1. Indien de werknemer in een aangiftetijdvak geen loon of minder loon heeft genoten in verband met verlof of werkstaking of omdat hij de bedongen arbeid niet heeft verricht in verband met ziekte, wordt bij de berekening van het dagloon, bedoeld in 12e, eerste lid, als loon in dat aangiftetijdvak in aanmerking genomen het loon, genoten in dezelfde dienstbetrekking of in de opvolgende dienstbetrekkingen als bedoeld in artikel 12c, tweede, derde en vierde lid, in het laatste aan dat verlof, die werkstaking of die ziekte, voorafgaande en volledig in de referteperiode gelegen aangiftetijdvak, waarin die omstandigheden zich niet hebben voorgedaan.

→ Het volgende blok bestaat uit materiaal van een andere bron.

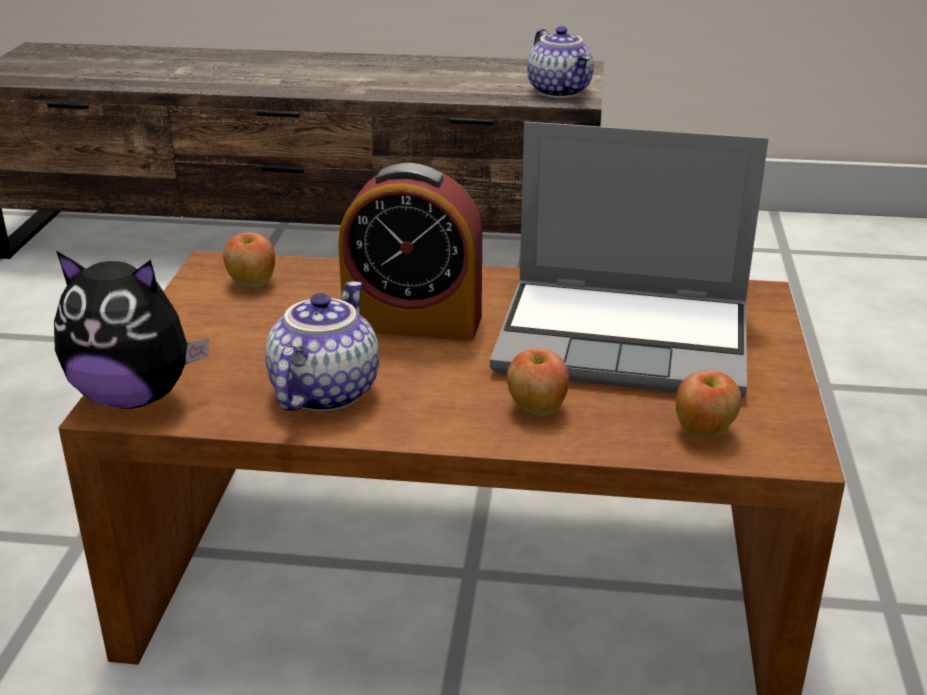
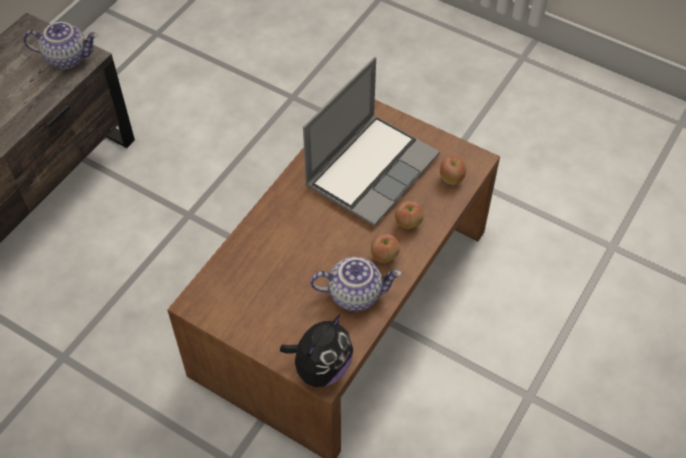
camera: 65 degrees left, 25 degrees up
apple [223,232,275,287] -> apple moved to [371,234,400,263]
teapot [265,281,379,412] -> teapot turned 135 degrees clockwise [310,257,402,312]
alarm clock [338,163,482,341] -> none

2. Indien er geen voorafgaand aangiftetijdvak als bedoeld in het eerste lid is, wordt bij de berekening van het dagloon, bedoeld in artikel 12e, eerste lid, het loon in aanmerking genomen uit dezelfde dienstbetrekking of uit de opvolgende dienstbetrekkingen als bedoeld in artikel 12c, tweede, derde en vierde lid, over het aangiftetijdvak direct na afloop van dat verlof, die werkstaking of die ziekte, indien:
a. dat aangiftetijdvak geheel is gelegen in de referteperiode; en
b. de werknemer gedurende het volledige aangiftetijdvak in dienstbetrekking tot de desbetreffende werkgever stond.
3. Indien er geen aangiftetijdvak is als bedoeld in het eerste of tweede lid, wordt voor ieder in de referteperiode gelegen aangiftetijdvak waarin door de werknemer geen of minder loon is genoten in verband met de in het eerste lid genoemde omstandigheden, bij de berekening van het dagloon het per aangiftetijdvak geldende overeengekomen loon in aanmerking genomen.
[…]

Voetnoten

1.Rb. Gelderland 9 november 2021, ECLI:NL:RBGEL:2021:5972.
2.Besluit van 26 november 2021, Stb. 2021, 593.
3.CRvB 19 april 2017, ECLI:NL:CRVB:2017:1585.
4.Zie bijvoorbeeld de uitspraak van de Raad van 4 maart 2020, ECLI:NL:CRVB:2020:559.
5.CBb 26 maart 2024, ECLI:NL:CBB:2024:190.
6.Stb. 2013, 185, p. 29.
7.CRvB 19 april 2017, ECLI:NL:CRVB:2017:1585.